At the heart of the myAgro model are Village Entrepreneurs (VE). These are local sales ambassadors (often women) who help farmers register and pay for their packages. Initially, VE used paper ledgers to manage sales, but eventually needed digital tools to serve the growing number of farmers in the community. With support from the Cisco Foundation, myAgro developed the Connect mobile app to enable VEs to manage sales, register farmers, and collect payments digitally. Since then, myAgro has upgraded its app with support from Cisco to create targeted customer lists, facilitate mobile money payments, and enable year-round package sales, among other key features.
Ultimately, Connect will allow VE to connect exponentially more farmers with the tools they need to increase their income through regenerative agriculture. By 2024, myAgro will serve more than 280,000 farmers in Mali, Senegal and Ivory Coast.

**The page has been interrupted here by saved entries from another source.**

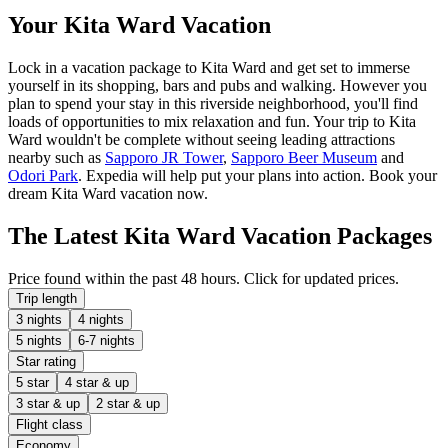
Your Kita Ward Vacation
Lock in a vacation package to Kita Ward and get set to immerse
yourself in its shopping, bars and pubs and walking. However you
plan to spend your stay in this riverside neighborhood, you'll find
loads of opportunities to mix relaxation and fun. Your trip to Kita
Ward wouldn't be complete without seeing leading attractions
nearby such as
Sapporo JR Tower
,
Sapporo Beer Museum
and
Odori Park
. Expedia will help put your plans into action. Book your
dream Kita Ward vacation now.
The Latest Kita Ward Vacation Packages
Price found within the past 48 hours. Click for updated prices.
Trip length
3 nights
4 nights
5 nights
6-7 nights
Star rating
5 star
4 star & up
3 star & up
2 star & up
Flight class
Economy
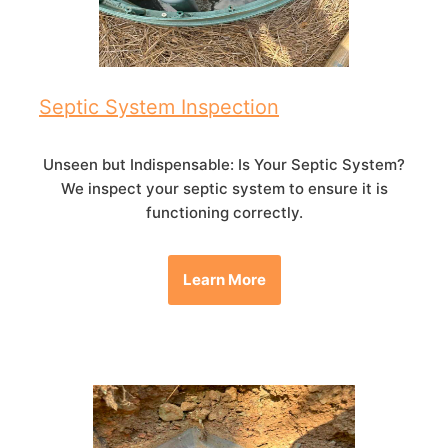
Septic System Inspection
Unseen but Indispensable: Is Your Septic System?
We inspect your septic system to ensure it is
functioning correctly.
Learn More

“I was attracted to myAgro’s holistic approach to farming, which emphasizes the importance of sustainable techniques and access to high-quality resources. Through myAgro’s training program, I gained valuable insights into soil management, seed selection and crop rotation, which played an important role in optimizing the productivity of my farm.” – Mercedes Coly, myAgro farmer in Senegal
Miraterra: A whole new way to look at soil
Miraterra is changing the way food systems are measured, starting with the soil. With 95% of our food grown in soil, improving soil health and preventing quality decline is critical to our food system. Regenerative agricultural practices create healthier, more resilient soils that produce nutrient-dense plants and food. However, a comprehensive measurement system was lacking. Miraterra, supported in part by direct investments from the Cisco Foundation Impact Investment Portfolio, is developing technology to analyze untreated soils to provide accurate, affordable, and repeatable soil measurements that cannot be achieved with traditional methods, with reliability and reliability at scale. We are filling this gap by improving integrity. .
Their technology quantifies the benefits of practices such as cover crops, reduced tillage, and residue detection at the end of the harvest season. These methods improve soil health, increase farm profitability and carbon sequestration, while reducing environmental impact.
Miraterra partners with agricultural testing laboratories across North America to help growers and agronomists quantify and support healthy land practices. They are also developing AI-based tools that link land practices with food nutrition and allow growers to interact with the living record of their land. By providing accurate, affordable and rapid soil analysis, Miraterra helps farmers make informed decisions about soil management, ultimately contributing to improving soil health and increasing carbon sequestration.
Cisco and the Cisco Foundation take a holistic approach to addressing environmental and social issues. Communities that can adapt to a changing climate have the right technology, infrastructure, and economic base to build resilient communities better able to withstand the consequences of climate change.